Bullish Momentum Persists

Bullish Momentum Persists

August 06, 2025

August 2025 Market Update


The market continues to show strength, with major indexes posting modest gains in July and maintaining their bullish trends. We’re still seeing strong technical conditions, with the S&P 500 holding above key moving averages and risk-on sectors leading. While breadth remains uneven, the overall picture supports a bullish outlook. In this month’s update, we review three key charts that continue to guide our strategy and highlight what we’re watching moving forward.

Chart #1: S&P 500 Index

20-Day EMA Continues to Guide the Uptrend

This chart tracks the S&P 500 Index back to the market peak earlier this year and includes the key moving averages we’ve been watching closely: the 10 and 20-day exponential moving averages (EMA), and the 50 and 200-day simple moving averages (SMA).

As I’ve mentioned in previous newsletters, I’ve been using the 20-day EMA as a short-term gauge of market strength. When the index is above this moving average, I view the short-term trend as bullish. Recently, the index briefly dipped below this line, but immediately rebounded the next day and has now remained above it for three consecutive sessions. That quick recovery helps reaffirm the market's short-term strength.

I’ve also drawn a new trendline on the chart based on this recent price action, providing another visual reference point for the current uptrend. The index has now tested the 20-day EMA four times and held each time, confirming it as a reliable area of support.

With the index holding above all major moving averages and showing strong price structure, the technical picture remains bullish across short, intermediate, and long-term time frames.

Chart #2: Risk-On Sectors Continue to Lead

This relative strength chart compares five risk-on areas of the market against the Consumer Staples sector (XLP), which is traditionally considered a defensive, risk-off area. The S&P 500 Index is shown in the top panel for reference.

Earlier this year, during the market correction, all five risk-on segments were underperforming Consumer Staples. This rotation into defensive names confirmed a risk-off environment at the time. These periods of underperformance are marked by red arrows on the chart.

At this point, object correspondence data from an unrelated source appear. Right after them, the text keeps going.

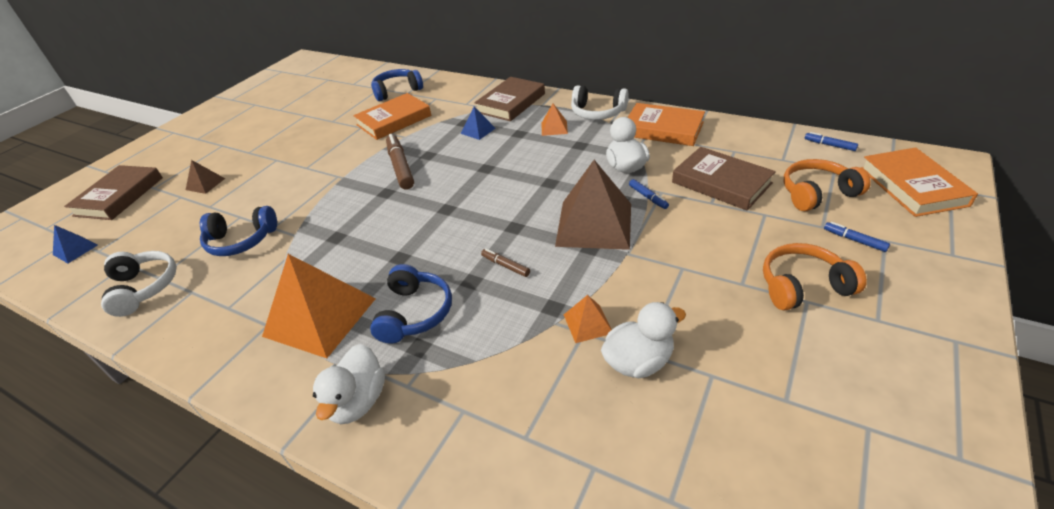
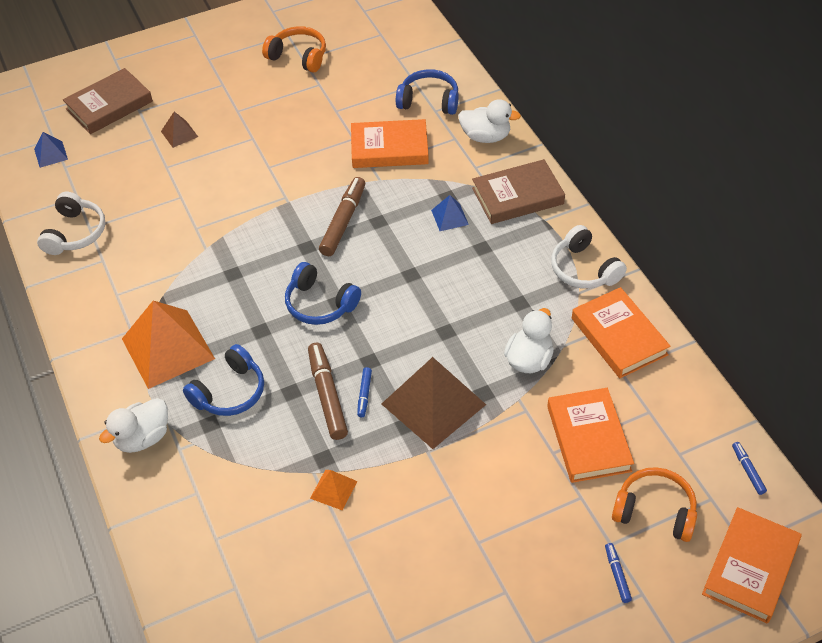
camera: 35 degrees right, 10 degrees up
blue headphones [200,206,277,256] -> blue headphones moved to [285,262,361,325]
brown marker [481,249,530,277] -> brown marker [308,343,348,440], size x1.99
orange pyramid [542,104,568,136] -> none
white duck [601,302,686,378] -> white duck moved to [458,99,521,143]
blue marker [629,179,669,209] -> blue marker moved to [357,367,372,417]
brown book [672,147,776,210] -> orange book [547,388,634,483]
orange headphones [763,243,867,311] -> orange headphones moved to [262,26,326,72]

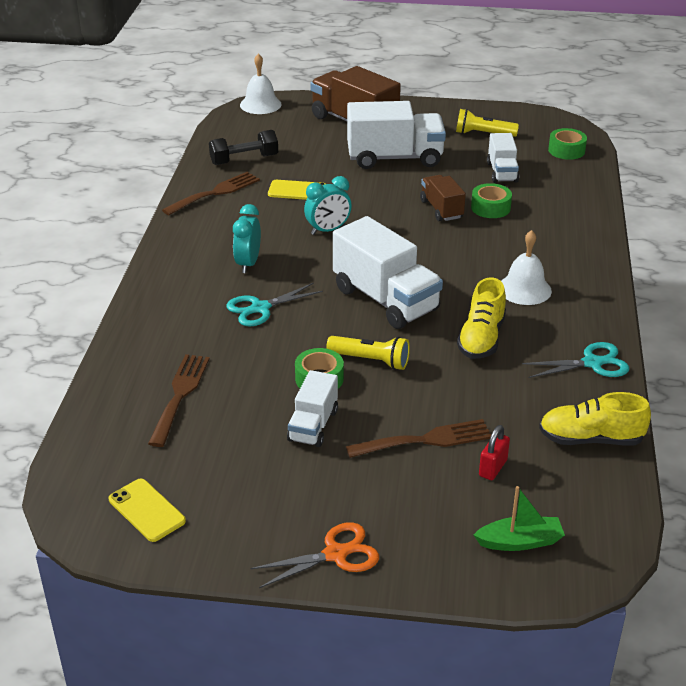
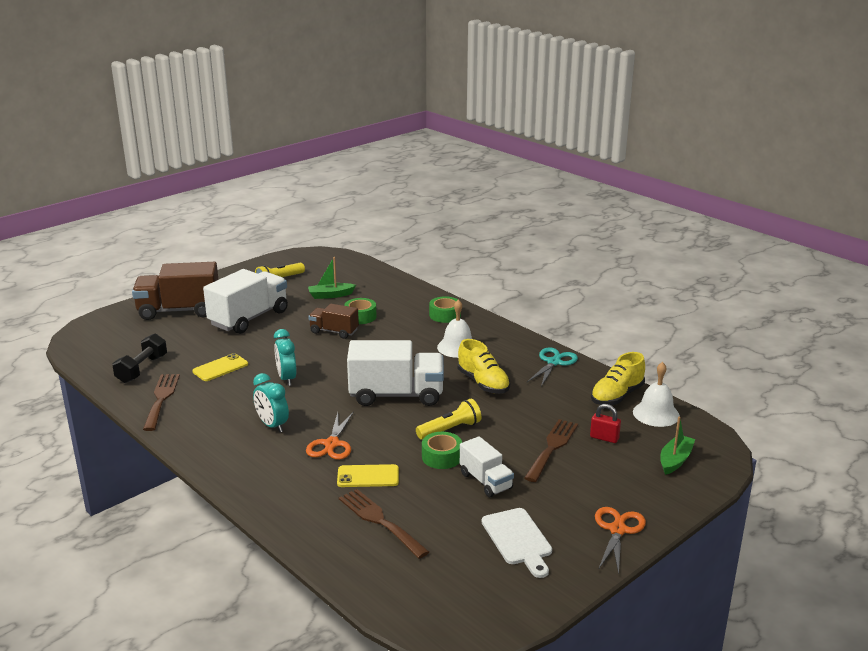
camera: 50 degrees left, 10 degrees down
yellow phone [109,479,186,542] -> yellow phone moved to [337,464,399,487]
turquoise scissors [227,283,323,326] -> orange scissors [306,411,354,460]
white bell [240,54,282,114] -> white bell moved to [633,362,680,427]
turquoise clock [304,176,352,235] -> turquoise clock turned 150 degrees clockwise [274,329,297,386]
red padlock [479,425,510,480] -> red padlock turned 45 degrees counterclockwise [590,404,621,443]
white truck [487,133,519,183] -> green boat [308,257,356,299]
green tape [548,128,587,160] -> green tape moved to [429,296,461,323]
none -> white cutting board [482,508,552,578]

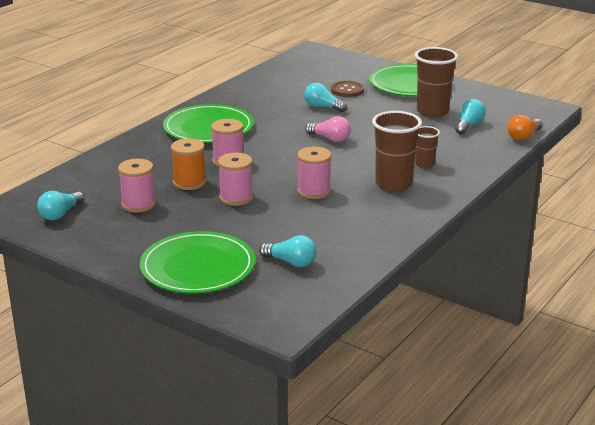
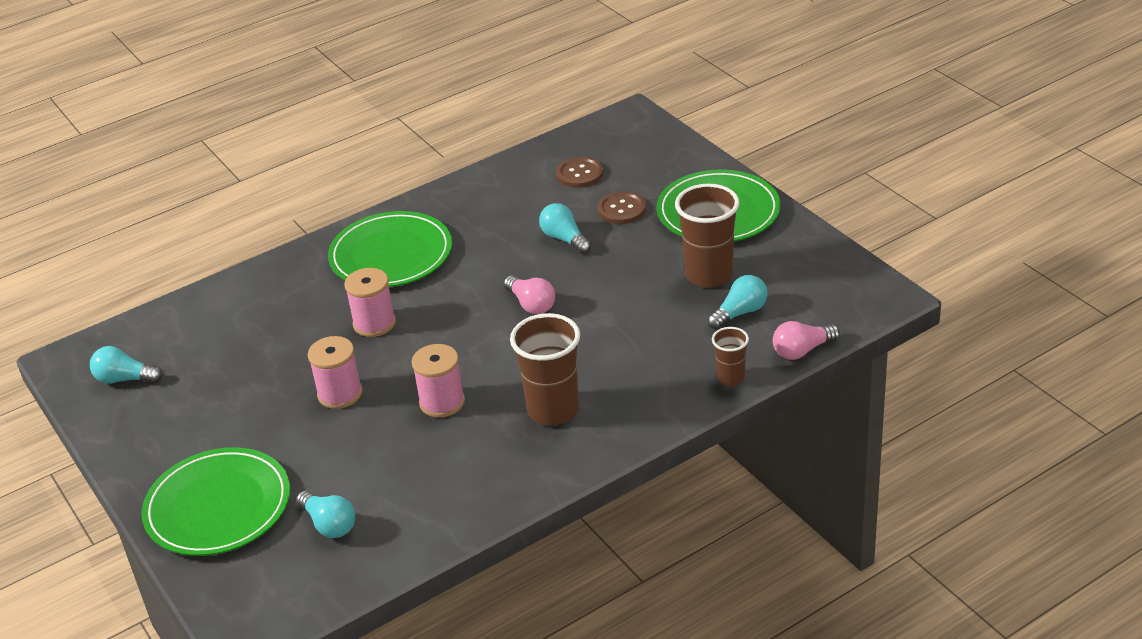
camera: 25 degrees right, 10 degrees up
turquoise light bulb [37,191,85,220] -> turquoise light bulb turned 45 degrees clockwise [90,346,163,383]
pink spool [118,159,156,213] -> none
orange spool [171,138,206,190] -> none
brown cup [415,126,440,168] -> brown cup moved to [712,327,749,386]
orange light bulb [507,115,543,141] -> pink light bulb [773,321,840,360]
none -> brown button [556,157,603,188]

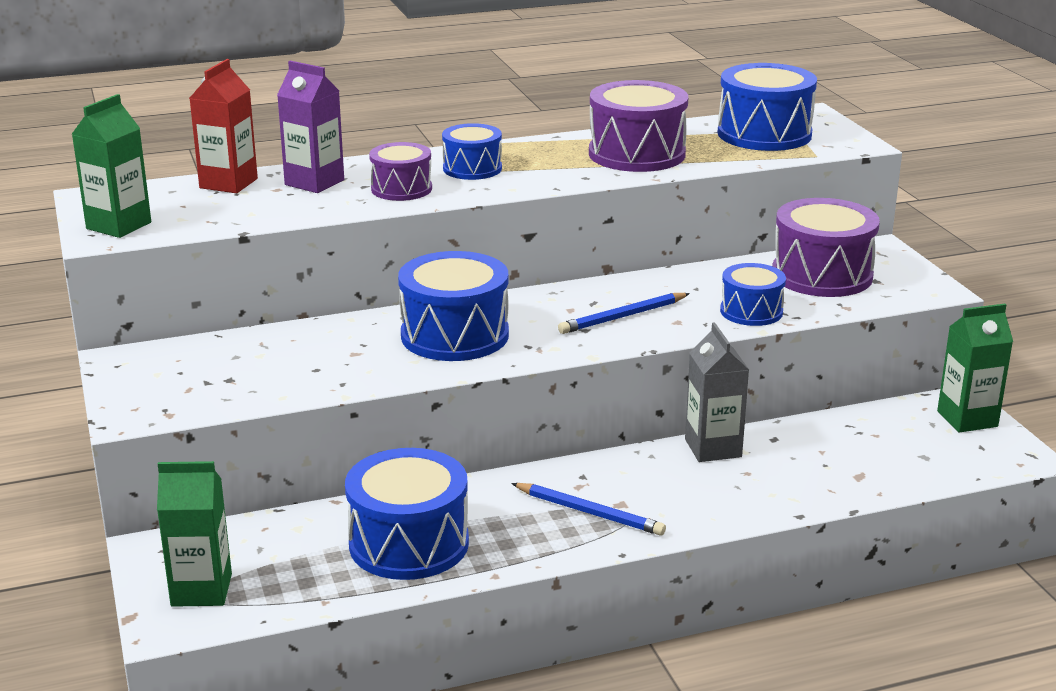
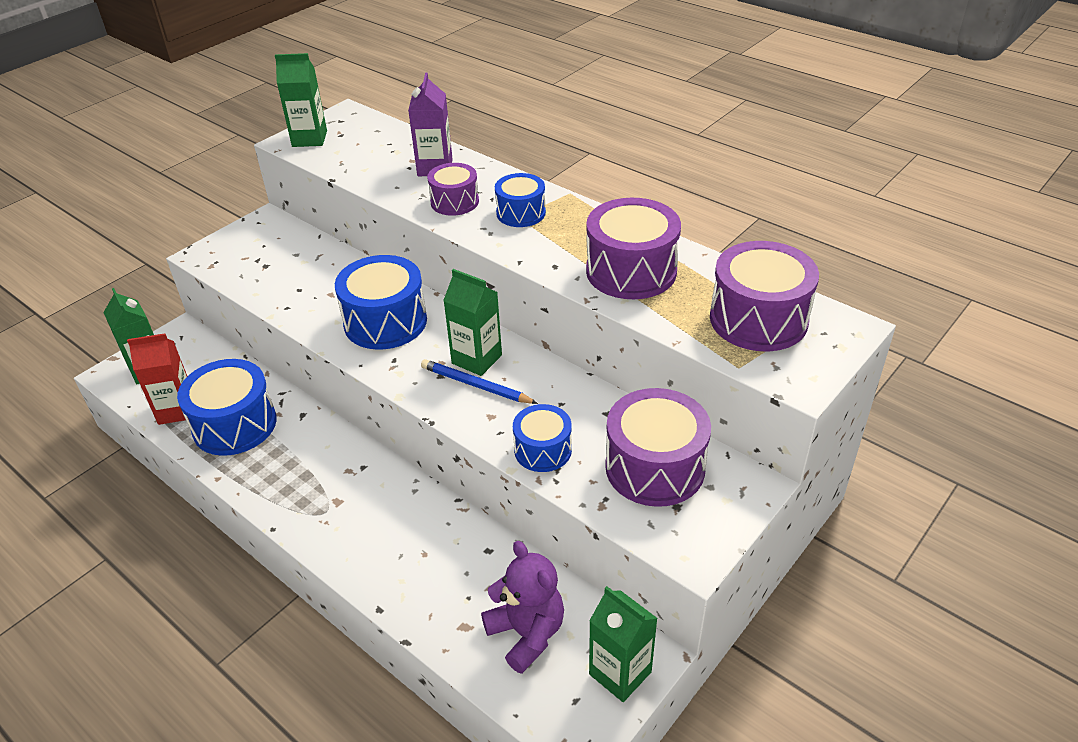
camera: 60 degrees right, 15 degrees up
red carton [190,59,258,193] -> red carton moved to [127,333,189,425]
blue pencil [511,483,666,536] -> none
grey carton [685,322,749,462] -> none
blue drum [718,63,817,151] -> purple drum [710,241,819,351]
none -> green carton [443,269,502,376]
none -> purple teddy bear [481,541,564,674]

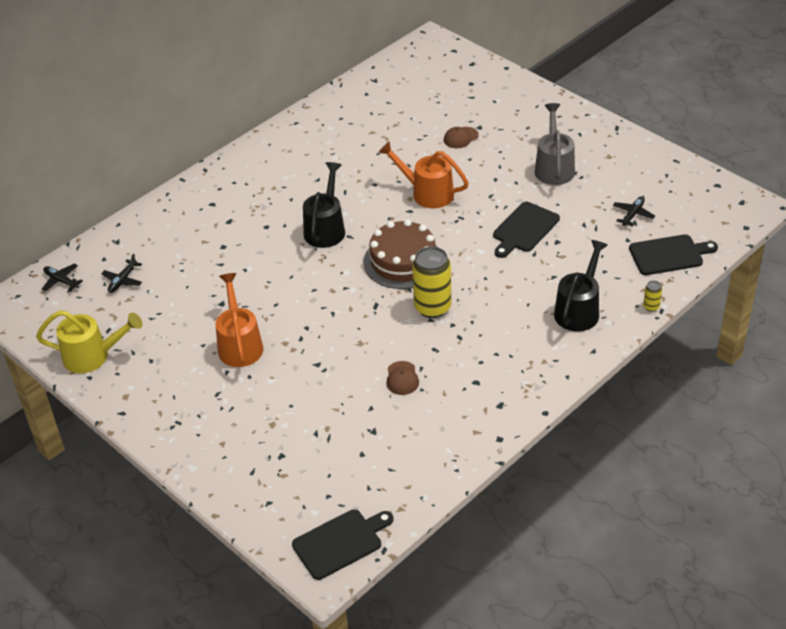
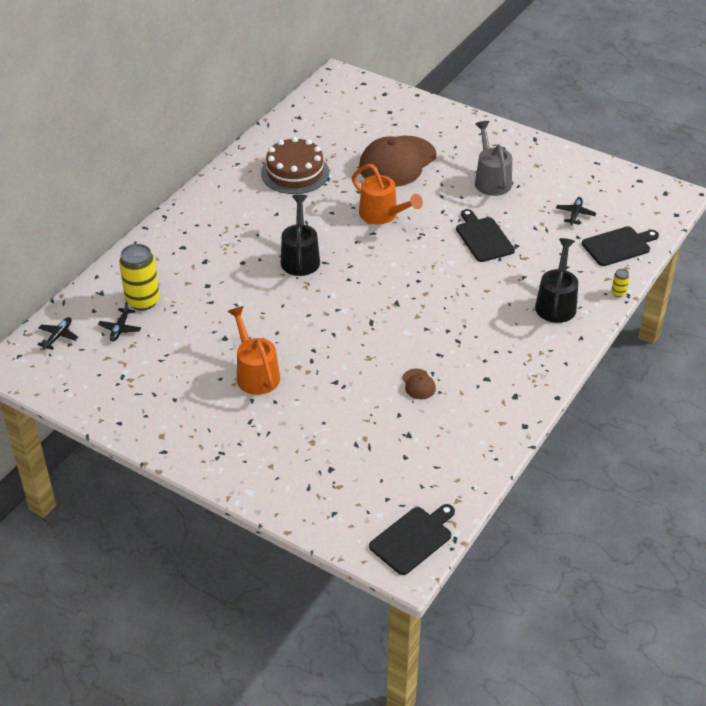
camera: 15 degrees left, 0 degrees up
yellow watering can [36,310,143,373] -> none
black plane [42,264,83,292] -> black plane turned 90 degrees clockwise [37,317,79,350]
brown cake [363,219,437,289] -> brown cake moved to [261,137,329,194]
orange watering can [378,141,469,208] -> orange watering can turned 150 degrees counterclockwise [352,164,423,224]
yellow can [412,247,452,318] -> yellow can moved to [119,244,160,311]
brown cap [444,127,479,148] -> brown cap [359,136,436,187], size x2.48
black cutting board [493,202,560,258] -> black cutting board turned 135 degrees clockwise [456,209,515,262]

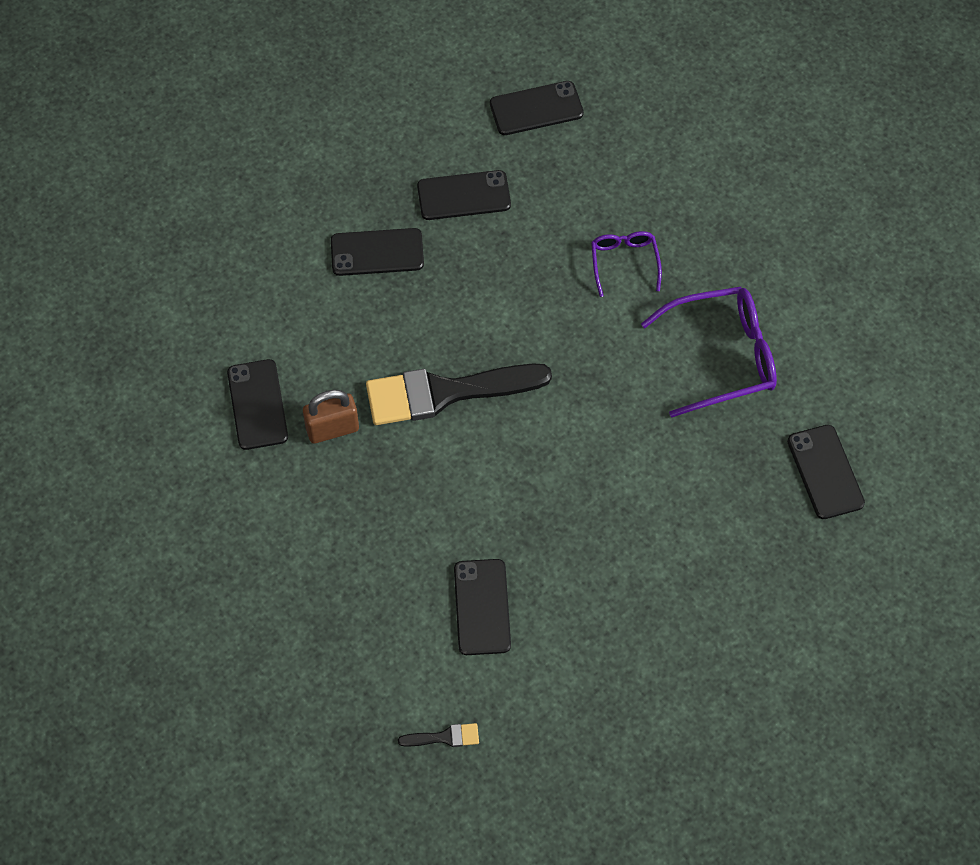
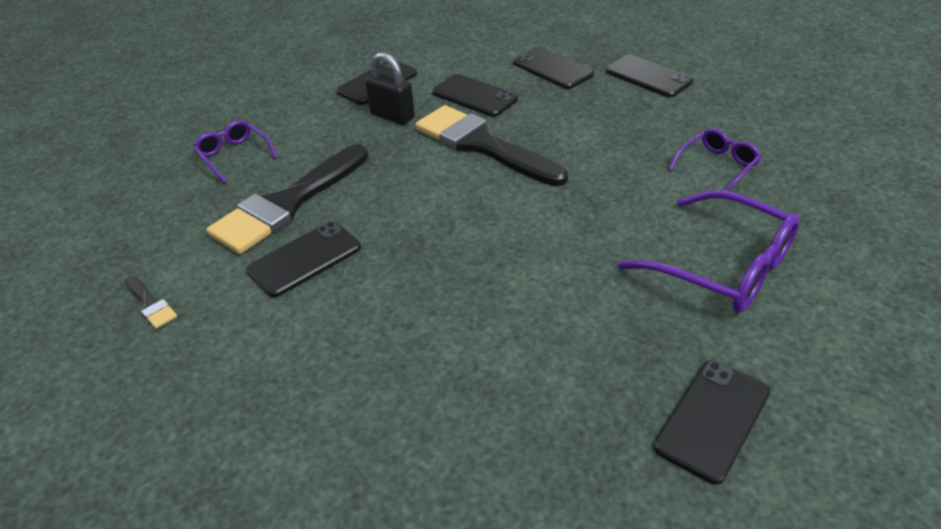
camera: 55 degrees right, 20 degrees down
brown padlock [303,390,359,444] -> black padlock [365,52,415,125]
black phone [490,81,584,135] -> black phone moved to [432,74,518,117]
none -> purple glasses [193,120,278,183]
none -> black brush [206,144,369,254]

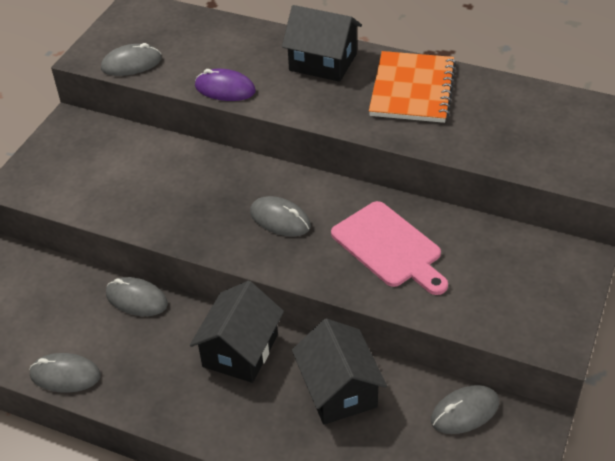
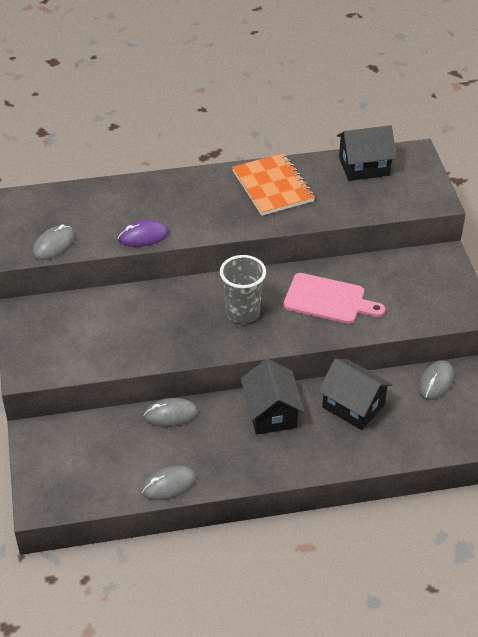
camera: 35 degrees left, 0 degrees up
grey mouse [250,196,311,237] -> grey cup [220,255,266,324]
black house [282,5,362,82] -> black house moved to [337,125,396,181]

Since the market bottomed in April, each of these risk-on areas has reversed course and is now trending higher relative to XLP. This shift signals a clear return to risk appetite among investors, which is a healthy and important sign of strength supporting the broader market’s bullish outlook.

As long as these risk-on sectors continue to lead, the technical backdrop remains supportive of further market gains.

Chart #3: Mixed Breadth, but Bullish Technical Picture Remains

This chart shows the S&P 500 Index in the top panel, with key moving averages included (10-day EMA, 20-day EMA, 50-day SMA, and 200-day SMA). The index is currently trading about 6.8% above its 200-day moving average, reflecting continued strength in large-cap stocks.

In the lower panel, we look at market breadth by tracking the percentage of stocks within the S&P 500 that are trading above their 200-day moving averages. As of now, only about 56% of the stocks meet that criteria, meaning a significant portion of the index is underperforming the broader move.

This imbalance highlights that while the index itself is strong, performance is concentrated in fewer names. It reinforces the idea that stock selection is especially important in this environment. Although this chart isn’t as bullish as the others, the overall weight of technical evidence remains positive, and this breadth data doesn’t raise major concerns at this time.

Client Account Update

Our current equity allocation is about 40%. This lower exposure isn’t due to a shift toward defensive positioning, but rather the result of short-term portfolio adjustments. Specifically, we reduced exposure to certain positions ahead of earnings and are maintaining flexibility to re-enter at favorable points.

Many of the stocks we hold are growth-oriented names with higher-than-average volatility, so even with lower allocation, we remain meaningfully exposed to market upside.

I will be adding to our equity allocation strategically, focusing on stocks with strong fundamentals and relative strength as they break out from solid technical setups. This approach allows us to participate in the upside while managing risk and timing entries for the best reward-to-risk opportunities.